**Task to complete:**
Taking the line with "в негодность." as the first and the line with "того, как начнутся заморозки;" as the last, set down exactly every line in that range from the entries below, and no more.

**Dataset extract:**
BEGIN

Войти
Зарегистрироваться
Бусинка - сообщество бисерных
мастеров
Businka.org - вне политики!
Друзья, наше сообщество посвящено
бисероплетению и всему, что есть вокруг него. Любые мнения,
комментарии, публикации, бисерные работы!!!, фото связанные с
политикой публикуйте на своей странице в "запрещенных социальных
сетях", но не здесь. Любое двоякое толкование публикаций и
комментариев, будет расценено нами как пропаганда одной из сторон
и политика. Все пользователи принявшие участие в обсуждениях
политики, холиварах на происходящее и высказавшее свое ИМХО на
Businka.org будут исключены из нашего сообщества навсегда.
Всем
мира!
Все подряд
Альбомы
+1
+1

END
BEGIN

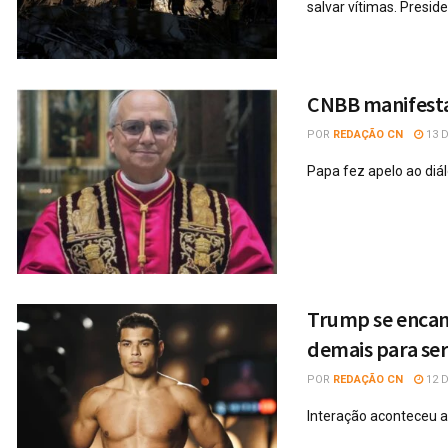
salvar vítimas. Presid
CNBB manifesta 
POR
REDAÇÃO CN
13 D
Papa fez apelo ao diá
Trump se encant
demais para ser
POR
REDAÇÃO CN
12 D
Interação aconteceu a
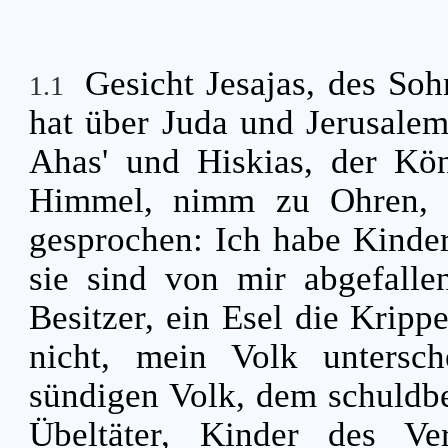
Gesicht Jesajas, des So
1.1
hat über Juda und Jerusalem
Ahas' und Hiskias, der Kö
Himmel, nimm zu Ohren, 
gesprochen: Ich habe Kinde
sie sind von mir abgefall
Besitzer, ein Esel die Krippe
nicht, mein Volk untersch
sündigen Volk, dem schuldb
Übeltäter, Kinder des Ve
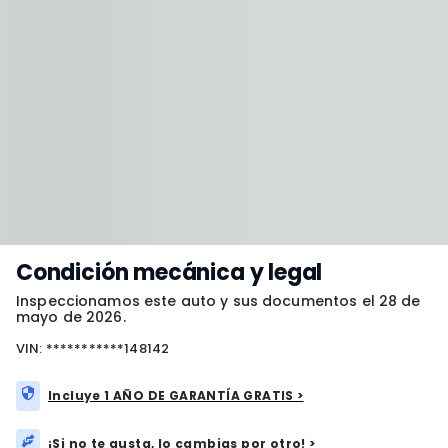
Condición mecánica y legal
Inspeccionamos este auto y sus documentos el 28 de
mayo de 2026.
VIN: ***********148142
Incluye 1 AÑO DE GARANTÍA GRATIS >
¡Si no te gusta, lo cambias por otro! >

END
BEGIN

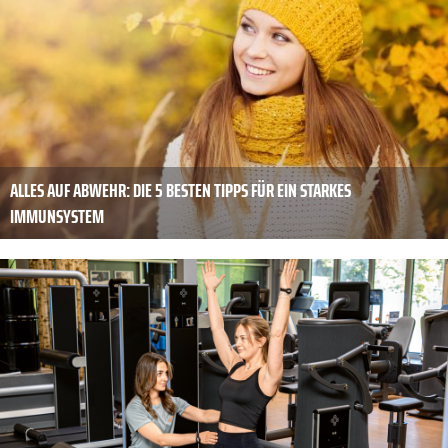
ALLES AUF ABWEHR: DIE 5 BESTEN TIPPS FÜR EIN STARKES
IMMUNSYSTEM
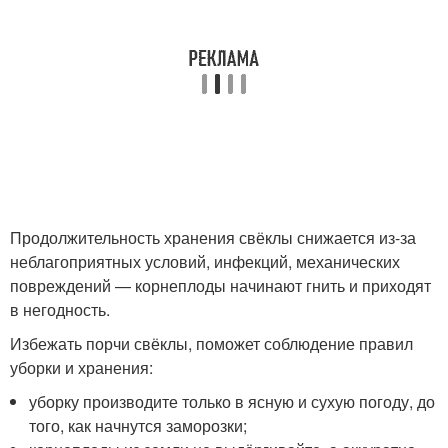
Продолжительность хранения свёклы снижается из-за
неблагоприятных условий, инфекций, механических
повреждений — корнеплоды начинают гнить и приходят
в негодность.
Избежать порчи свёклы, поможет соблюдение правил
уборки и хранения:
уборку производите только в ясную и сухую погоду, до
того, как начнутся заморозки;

END

**Output of the exercise:**
в негодность.
Избежать порчи свёклы, поможет соблюдение правил
уборки и хранения:
уборку производите только в ясную и сухую погоду, до
того, как начнутся заморозки;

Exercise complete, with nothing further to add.